I know this, the strategy is up to Obama and his people and I hope that they are dialed into the reality of what we have. This country is not ready for bipartisanship. This country is not ready for real responsibility and accountability either. 8 years and longer of ineffective governance and leadership on both sides of the aisles have given us an environment similar to that of the Titanic after it hit the iceberg — everyone headed for the lifeboats with the first dozen being lowered half filled with rich men and the people in steerage locked in to drown due to the struture of the ship to keep the poor away from the rich. Hopefully we are not the Titanic but we may have to have our hair shot through with silver first and live through some real hard times… You knew didnt you that the old order wouldnt go without a fight? That they wouldnt just concede defeat and let the "good guys" run things?

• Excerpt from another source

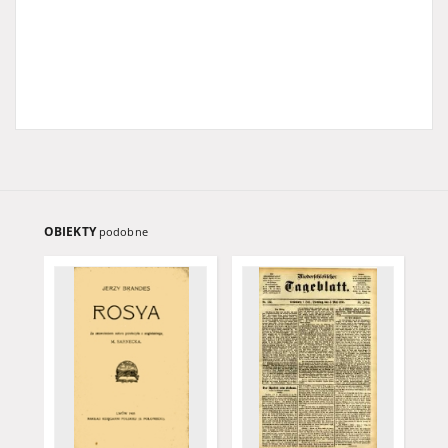
OBIEKTY
podobne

Its Obama’s hand on the tiller though, and if I am him, that is how I want it and the only way it can be given the above reality. Hopefully he has one or two good people around him who he can trust but its up to him to go up to Mordor and return the ring. Things will not be normal for quite a while — indeed — for change to ocurr, discomfort is necessary. (Gawd, how did folks get through the civil war and the revolutionary war?)